An example of this is a car configurator which is used by customers to individually configure the equipment of a new car. This needed to include business KPIs, such as conversation goals, which allowed them to define alerts based on those metrics. This drove the need for integrated monitoring of every component across the full stack, plus the ability to support the autonomous teams responsible for the application development.

These teams are now able independently to customize the monitoring environment according to their own defined business KPIs. They can run the deployments and set the thresholds for anomaly detection on site. One example relates to inevitable JavaScript errors, where the only question is how many to tolerate? This can now be easily answered with an integrated view across the web services, the database, and the network. There is now a common tool for both infrastructure engineers and application developers. Finally, they can trace the capability of the model for automatic instrumentation and reading a battery of different technologies. According to Friedwagner:

This allows teams to concentrate on what they really need to do, develop and deliver the best possible applications. This also demonstrates how intelligent monitoring really provides us with an understanding of the user experience before users face an issue. We are able to identify the root cause and fix it quickly.
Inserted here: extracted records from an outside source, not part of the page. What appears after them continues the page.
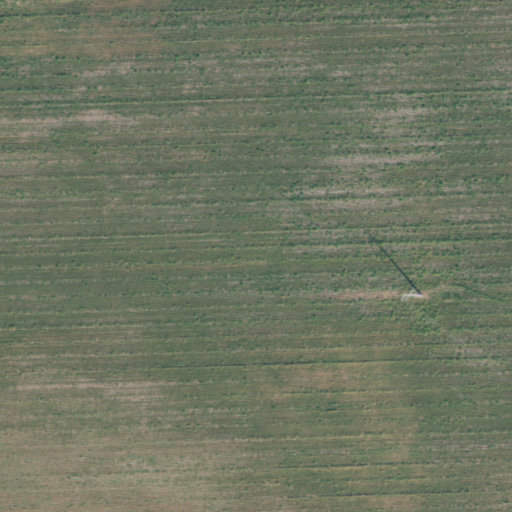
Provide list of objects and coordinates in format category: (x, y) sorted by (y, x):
power tower: (424, 295)
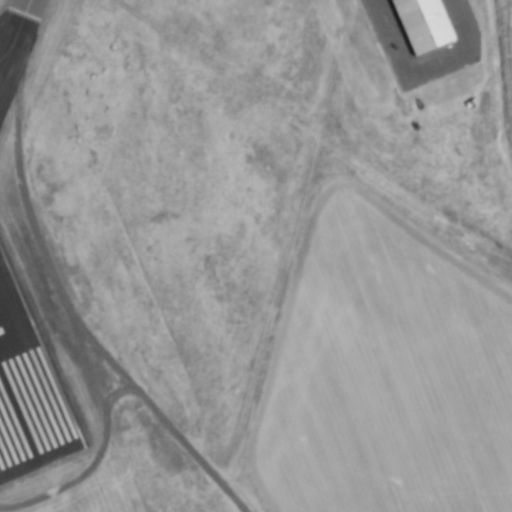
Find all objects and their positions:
airport hangar: (420, 24)
building: (420, 24)
building: (416, 25)
airport taxiway: (12, 31)
airport apron: (417, 39)
road: (78, 325)
road: (111, 398)
airport runway: (15, 412)
road: (103, 436)
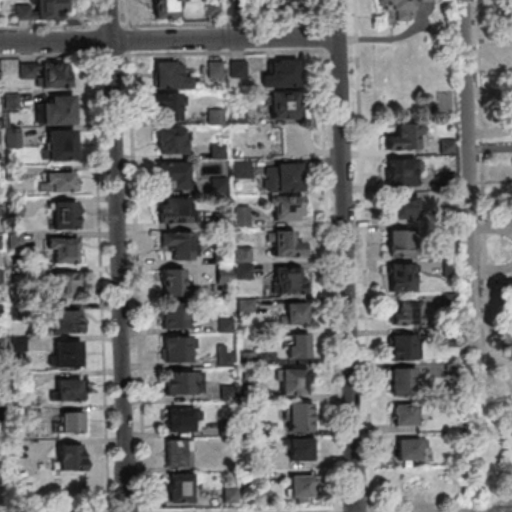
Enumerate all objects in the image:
building: (282, 4)
building: (400, 7)
building: (50, 8)
building: (166, 8)
road: (167, 38)
building: (215, 68)
building: (237, 68)
building: (48, 73)
building: (281, 73)
building: (171, 74)
building: (285, 104)
building: (169, 105)
building: (57, 109)
building: (215, 116)
building: (238, 118)
building: (405, 136)
building: (11, 137)
building: (171, 140)
building: (60, 144)
building: (217, 150)
building: (240, 168)
building: (402, 170)
building: (173, 175)
building: (282, 176)
building: (56, 181)
road: (469, 196)
building: (285, 207)
building: (400, 208)
building: (175, 210)
building: (65, 214)
building: (241, 215)
building: (398, 242)
building: (286, 243)
road: (508, 243)
building: (179, 244)
building: (62, 249)
road: (119, 255)
road: (346, 255)
road: (327, 256)
building: (242, 262)
building: (402, 276)
building: (290, 279)
building: (65, 283)
building: (176, 283)
building: (245, 306)
building: (405, 312)
building: (295, 313)
building: (175, 318)
building: (64, 320)
building: (296, 345)
building: (402, 347)
building: (177, 348)
building: (65, 353)
building: (293, 381)
building: (403, 381)
building: (182, 382)
building: (69, 389)
building: (405, 414)
building: (298, 416)
building: (181, 418)
building: (71, 421)
building: (299, 448)
building: (410, 448)
building: (179, 452)
building: (70, 456)
building: (180, 487)
building: (299, 487)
Ultimately, what we want to achieve is have deployment issues automatically detected and rolled back without human intervention in order to make sure related applications are as close as possible to 100% available.

Lockheed Martin

David Walker, Chief Architect and Fellow at Lockheed Martin, told a different tale, of how a Lockheed Martin has used Dynatrace to manage licence auditing in a transforming environment. This required Chief Architect David Walker and his team to step back and figure out what they could explore through Dynatrace API:

We came from a legacy approach initially, so we brought everything up into our environment and we started managing things in a very basic, archaic way, in the sense of, Okay, we'll stand this up, we'll deploy this service. And we realised that for us to scale and for us to grow, that we were going to need to really think smarter and harder at this.

The first step was to identify deficiencies, in particular where there was an inability to get the right data to make a business decision. One area of focus was the need to get licence information live for our customers so that they could understand what their consumption rates are. This led to a review of the API data extractions to help determine automated activity, which allowed for data to be pulled out and used to calculate and display the results for its users.

This became the use case goal - to determine the licence consumption by customer, a task which required passing a lot of unstructured data through an API command to get it semi-formatted. It would also need to have the host units grouped by their host groups, with all the data visualised in real time. What they were able to do was develop a live dashboard out of cloud-watch metrics, through serverless technology with AWS Lambda, to extract the data and export that to cloud-watch.

According to Walker, Amazon does “a really great job” at monitoring activity over time and as it as it keeps going the Machine Learning works better and better:

We're able to tell, right now, if somebody puts something that's outside of our standard deviation, and the amount of licences that it normally sees at ‘X’ period of time, so we're alerted immediately. So we went from no visibility to full visibility for this just by pulling in API's to this.

One upcoming project follows on from a recently completed use case of building out a complete customer evaluation environment that automatically starts and ends an internal 30-day customer trial period for licence consumption. The new project looks to bring more automation to customer engagements so that processes can be onboarded through ServiceNow workflows, or even automation design like, but not limited to, auto-creation of standard host groups, management zones, alerting profiles, and dashboards for customers.